This article was ill-fated from the moment “loophole" was used to describe the salaries, instead of consistently using “legal.” And once “legal” was established, there’d be no reason to continue with the interviews, research, and composing of the article unless the end game was to call into question the very legitimacy of arts educators getting paid that amount. But, imagine if the researched information had been used for good? This article could have served as a template, as a precedent for other arts educators to bring to their department chairs and administration to see if there was a way they, too, could earn more money for more work. But, instead, a craftily curated headline and a farrrrrrr too long article–too long because of the attempt to pad the ill-intent with stats and mentions of the accolades the program has been awarded–was used to garner clicks and views, like so many of my teenagers do with their TikToks and YouTube tutorials. Those are fine, they're not claiming to be Reporters. This is different. Had this article taken a positive stance to be used so more arts educators could possibly get paid more for more work, this article would have been applauded and actually useful. But the thesis statement is clear throughout: should these theatre educators get paid as much as they do? Well, they’re working for it. It’s above board, legal, AND supported by both administration and union (for those not in education: that dual-support is a rarity). 


Now I’m only a high school theatre teacher and theatre blogger, so what do I know? I do know that I’m proud of my position, and proud of the school I teach at. Being a public school teacher, my salary is public information. In addition to leading my program–with countless thanks and gratitude for my production team, and endless support from my administration and fellow educators–I also:


-am the lead coordinator for our Link Crew, where I’ve already spent 30 hours of my allotted 80/year just in prep for and leading our Freshmen Orientation


-am an assistant to our Campus Culture Director, a position I’ve proudly held for five years. It requires my support and working of our campus events including all the dances, football games, and senior activities.


-am part of our Climate and Culture Team, where we meet bi-monthly and plan events, execute a mission and vision for our campus, and support where necessary year-round.


This is all in addition to my "actual" job: teaching full-time theatre, coaching our Improv Team (four shows a year), and helming three mainstage productions a year. I am compensated for these additional positions and I feel valued for my hard work and know my commitment is rewarded beyond just a paycheck; again, I love where I teach. So if anyone were to call out in an interview, say six unnamed sources, or even named sources not in my program or school, I’d invite them to audit a class or rehearsal, or to shadow me for a week rather than sit back and provide pull-quotes for an article meant to belittle and dilute the quality of the work being done. I’d rather hear and read from those who know, not those who assume.


Lastly, only one student was interviewed in the article. One. The article relies on the stats of the hundreds of students taking many courses to prove its thesis, but only one was interviewed. How can one call into question the quality and worth of arts educators’ paychecks when the very people who directly know aren’t being brought into the reporting?
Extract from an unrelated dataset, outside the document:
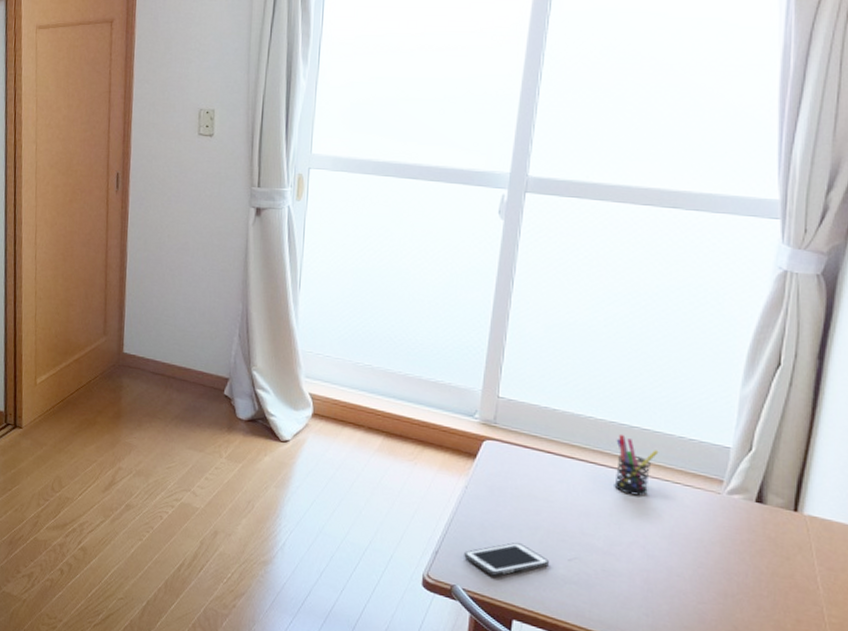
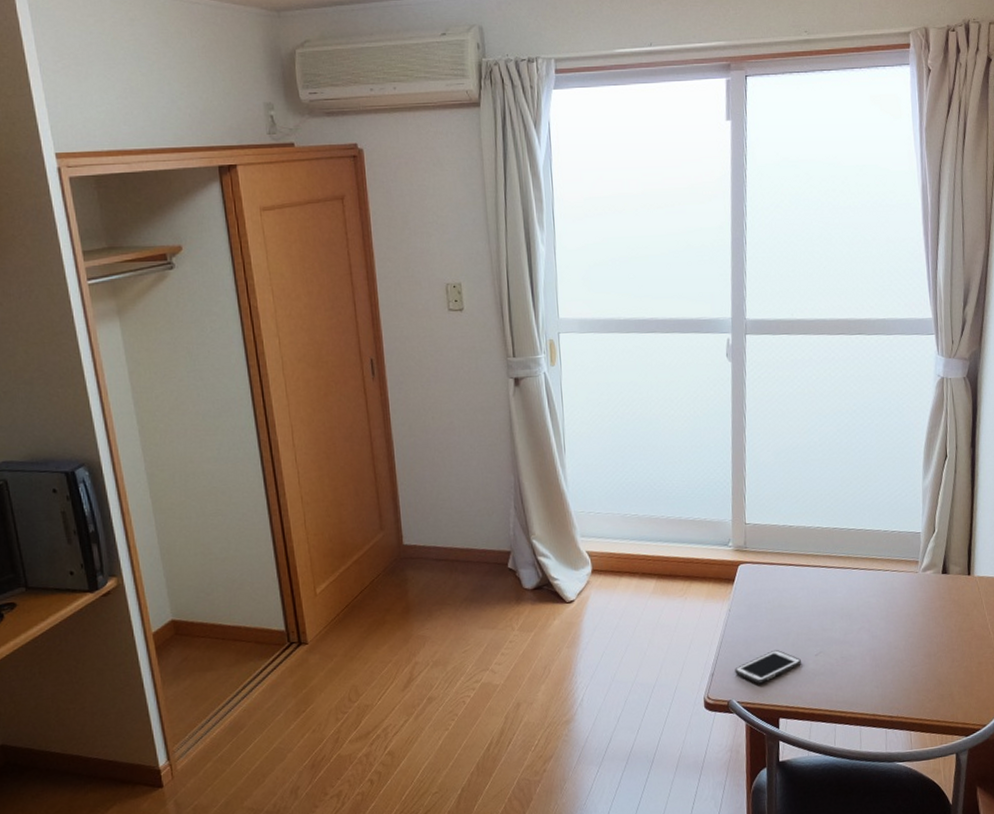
pen holder: present [614,434,659,496] -> none [839,537,871,588]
I find this glaring absence of more student voice to be simply unethical and in favor of the writers’ thesis statement being prioritized over an honest evaluation. If a student comes to me and declares my work to be of low quality, I’ll listen. If my administration or a fellow arts educator calls out the quality of my program, I’ll listen. Anyone beyond that, honestly, means very little if anything. And yet this article gave significant real estate to these opinions.


In conclusion, perhaps arts educators are, as the kids say, “just built different.” Knowing one of the article’s subjects very well as a theatre colleague, I know he’s built different, and it’s in a positive way. How easy it is for those not in the classroom, not in the program, and not having benefited from the educator’s teaching to hurl stones from the outside. 


Now, had there been legal happenings, or even some creative unethical workarounds then sure, hurl away. But the article itself delegitimizes its own worth by declaring, early and often, that everything is above board, legal, and administration-and-union approved. And with that, here’s my thesis statement: this article is harmful. We arts educators are two-fold: we’re in the arts, which is often under attack and devalued; and we are in education, which is often under attack, insulted, and whose budgets are constantly reduced while we’re expected to simply deal with it. I can take the stones hurled from parents and guardians who don’t know better, and I can take the stones hurled from government officials who have never stepped foot in an artist’s or teacher’s shoes, but I refuse to take it from a self-proclaimed supporter of the arts, and neither should you.